DATA EXTRACTS section start

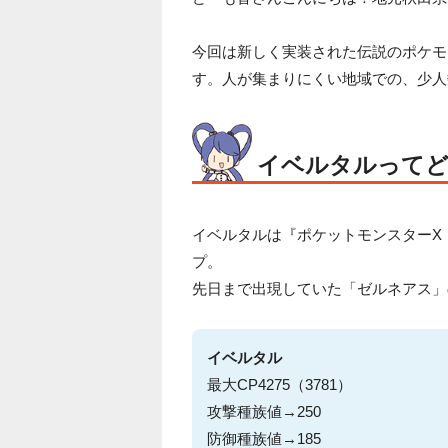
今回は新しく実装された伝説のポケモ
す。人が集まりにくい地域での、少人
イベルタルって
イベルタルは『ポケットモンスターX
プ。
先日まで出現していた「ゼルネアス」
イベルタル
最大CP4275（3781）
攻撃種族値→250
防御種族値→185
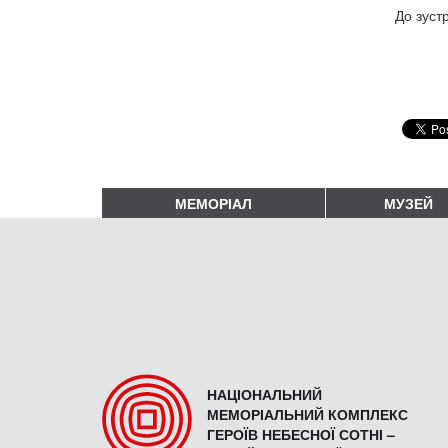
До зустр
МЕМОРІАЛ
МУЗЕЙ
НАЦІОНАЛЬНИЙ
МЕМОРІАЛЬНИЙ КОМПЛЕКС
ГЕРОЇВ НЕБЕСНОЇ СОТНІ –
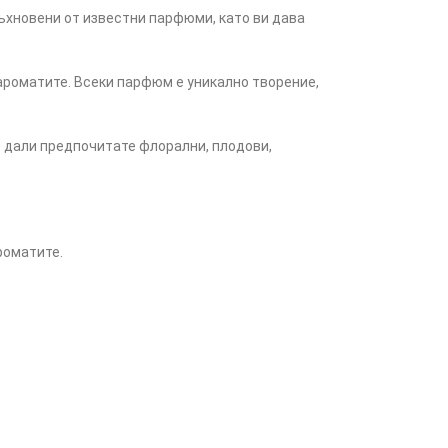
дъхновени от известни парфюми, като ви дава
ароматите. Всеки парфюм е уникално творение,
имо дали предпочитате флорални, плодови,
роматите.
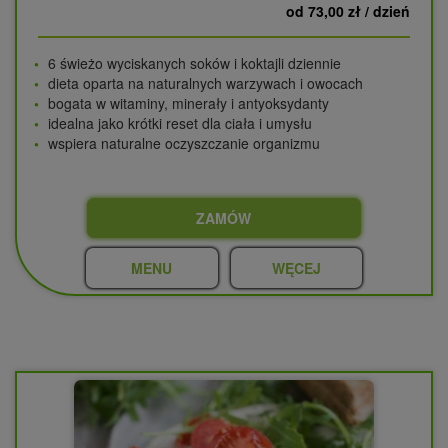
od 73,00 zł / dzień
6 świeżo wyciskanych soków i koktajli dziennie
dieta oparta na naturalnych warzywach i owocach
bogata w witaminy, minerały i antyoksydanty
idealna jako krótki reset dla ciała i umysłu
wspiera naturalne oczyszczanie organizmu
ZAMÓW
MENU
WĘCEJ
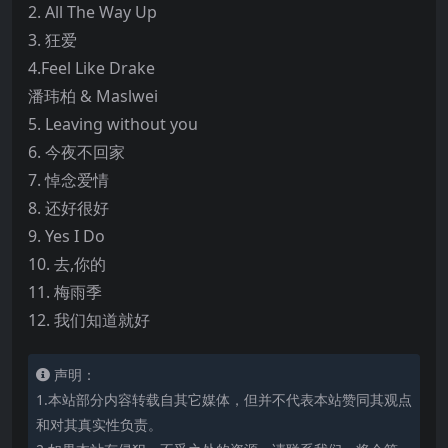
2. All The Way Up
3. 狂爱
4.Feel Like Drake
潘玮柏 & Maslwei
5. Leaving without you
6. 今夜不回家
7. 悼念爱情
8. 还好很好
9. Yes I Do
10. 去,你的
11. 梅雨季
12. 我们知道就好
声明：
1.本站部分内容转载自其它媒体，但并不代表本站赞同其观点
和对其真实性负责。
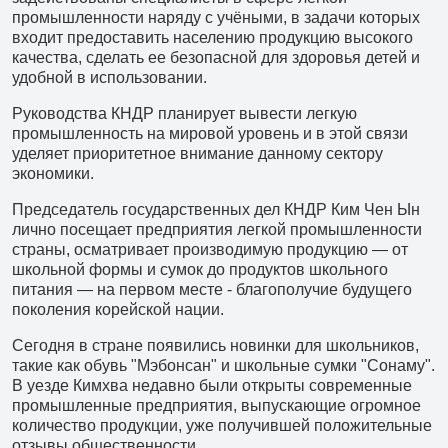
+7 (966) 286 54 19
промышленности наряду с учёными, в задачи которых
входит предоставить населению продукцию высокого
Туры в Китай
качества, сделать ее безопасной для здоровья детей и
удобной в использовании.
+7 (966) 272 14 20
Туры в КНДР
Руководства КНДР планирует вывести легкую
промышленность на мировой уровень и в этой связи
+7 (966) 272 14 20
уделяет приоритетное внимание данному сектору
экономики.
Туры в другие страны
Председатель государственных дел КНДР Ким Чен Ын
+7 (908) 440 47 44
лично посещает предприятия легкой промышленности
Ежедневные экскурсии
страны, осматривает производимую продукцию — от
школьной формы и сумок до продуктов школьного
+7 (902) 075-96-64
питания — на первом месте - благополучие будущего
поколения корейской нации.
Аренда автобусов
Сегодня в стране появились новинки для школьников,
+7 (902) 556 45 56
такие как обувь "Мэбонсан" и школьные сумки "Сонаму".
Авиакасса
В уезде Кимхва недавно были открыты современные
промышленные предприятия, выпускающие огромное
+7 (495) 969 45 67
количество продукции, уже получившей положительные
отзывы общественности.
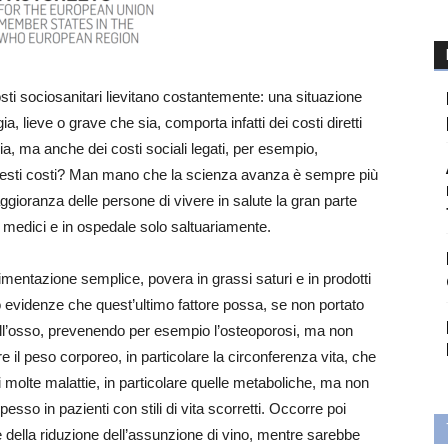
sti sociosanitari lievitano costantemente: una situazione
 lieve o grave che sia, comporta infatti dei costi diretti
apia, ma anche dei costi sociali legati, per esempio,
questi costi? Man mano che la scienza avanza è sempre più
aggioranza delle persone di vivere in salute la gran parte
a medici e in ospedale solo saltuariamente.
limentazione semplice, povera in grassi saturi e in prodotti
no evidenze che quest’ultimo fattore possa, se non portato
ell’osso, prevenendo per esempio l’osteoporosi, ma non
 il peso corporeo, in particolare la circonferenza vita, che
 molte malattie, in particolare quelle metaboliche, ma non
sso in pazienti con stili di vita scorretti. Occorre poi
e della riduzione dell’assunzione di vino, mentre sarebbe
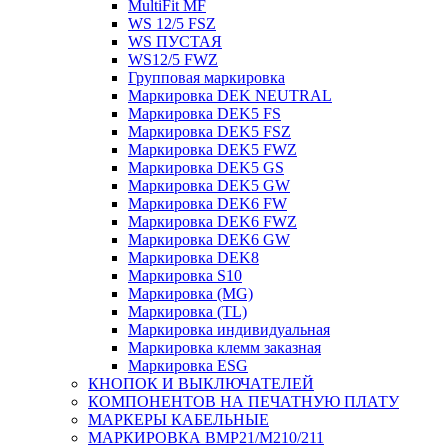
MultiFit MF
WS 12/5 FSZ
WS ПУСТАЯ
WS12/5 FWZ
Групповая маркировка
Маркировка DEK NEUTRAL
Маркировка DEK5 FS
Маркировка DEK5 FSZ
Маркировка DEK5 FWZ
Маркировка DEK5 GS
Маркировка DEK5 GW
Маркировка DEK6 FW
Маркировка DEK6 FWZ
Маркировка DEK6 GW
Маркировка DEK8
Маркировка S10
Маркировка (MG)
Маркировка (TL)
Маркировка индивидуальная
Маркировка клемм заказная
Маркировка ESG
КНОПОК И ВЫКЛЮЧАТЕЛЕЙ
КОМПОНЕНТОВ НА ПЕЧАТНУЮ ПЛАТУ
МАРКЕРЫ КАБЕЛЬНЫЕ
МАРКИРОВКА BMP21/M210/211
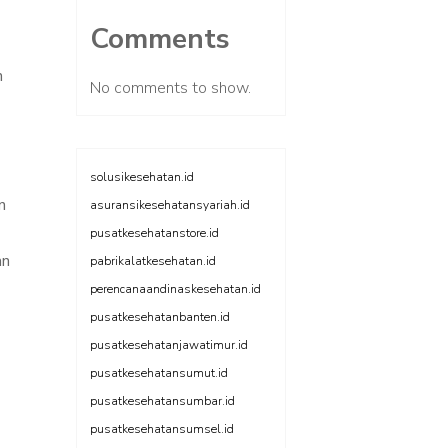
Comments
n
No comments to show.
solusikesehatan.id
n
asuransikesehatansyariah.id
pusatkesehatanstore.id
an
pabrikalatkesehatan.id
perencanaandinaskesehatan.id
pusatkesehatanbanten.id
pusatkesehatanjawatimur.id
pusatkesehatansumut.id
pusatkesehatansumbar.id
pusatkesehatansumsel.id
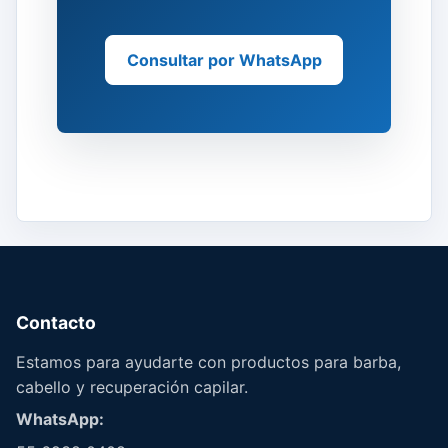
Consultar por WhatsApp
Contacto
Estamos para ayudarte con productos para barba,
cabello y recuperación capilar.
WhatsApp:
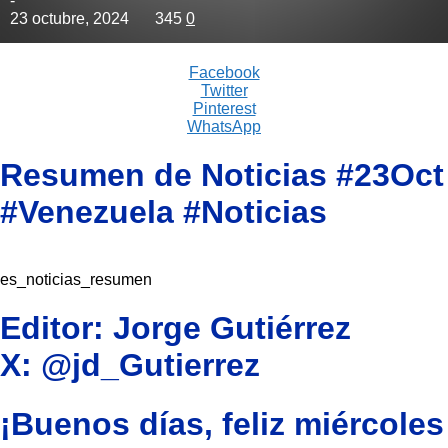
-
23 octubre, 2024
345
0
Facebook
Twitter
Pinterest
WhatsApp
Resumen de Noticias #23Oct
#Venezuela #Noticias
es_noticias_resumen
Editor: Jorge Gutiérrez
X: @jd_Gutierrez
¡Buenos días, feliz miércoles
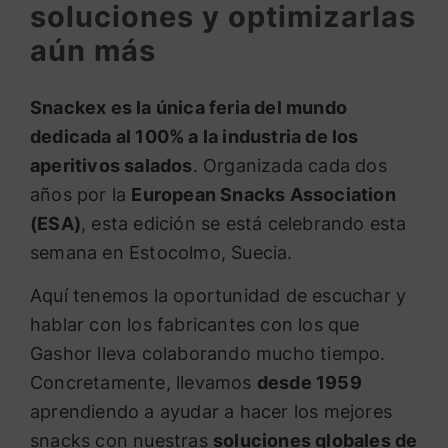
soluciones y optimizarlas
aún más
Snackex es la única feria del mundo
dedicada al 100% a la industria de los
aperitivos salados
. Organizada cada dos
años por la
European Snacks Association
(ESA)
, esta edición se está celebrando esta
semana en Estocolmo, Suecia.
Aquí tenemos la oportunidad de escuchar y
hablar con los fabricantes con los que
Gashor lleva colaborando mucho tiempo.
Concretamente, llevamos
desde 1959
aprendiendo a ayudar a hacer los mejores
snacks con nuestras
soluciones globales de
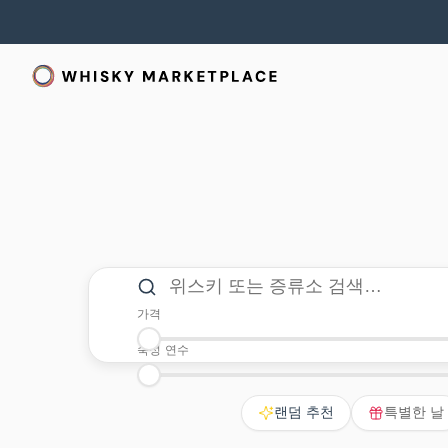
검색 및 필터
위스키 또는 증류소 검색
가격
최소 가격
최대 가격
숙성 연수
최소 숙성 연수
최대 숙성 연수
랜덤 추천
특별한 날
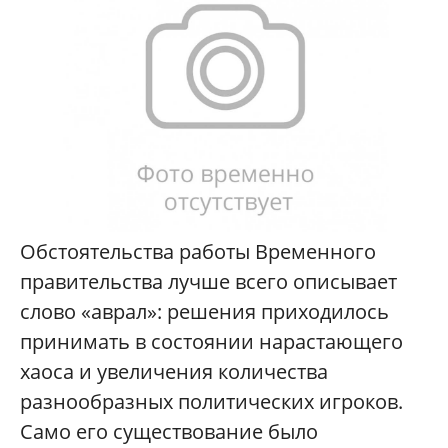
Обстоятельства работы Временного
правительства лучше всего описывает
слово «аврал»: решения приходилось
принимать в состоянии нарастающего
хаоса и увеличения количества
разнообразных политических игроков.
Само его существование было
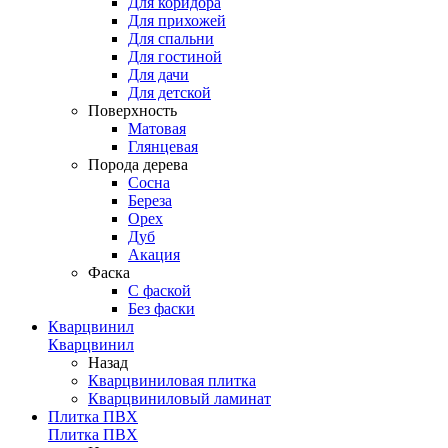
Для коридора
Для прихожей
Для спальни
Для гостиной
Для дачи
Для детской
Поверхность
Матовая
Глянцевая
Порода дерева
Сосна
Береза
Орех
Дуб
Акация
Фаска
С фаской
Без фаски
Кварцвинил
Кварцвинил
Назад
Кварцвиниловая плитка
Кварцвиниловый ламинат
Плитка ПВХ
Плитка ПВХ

DATA EXTRACTS section end

_INSTRUCTIONS FOR THE TASK:_
Your answer should consist of the lines from the material that contain "costi".

_FINISHED TASK:_
 lieve o grave che sia, comporta infatti dei costi diretti
apia, ma anche dei costi sociali legati, per esempio,
questi costi? Man mano che la scienza avanza è sempre più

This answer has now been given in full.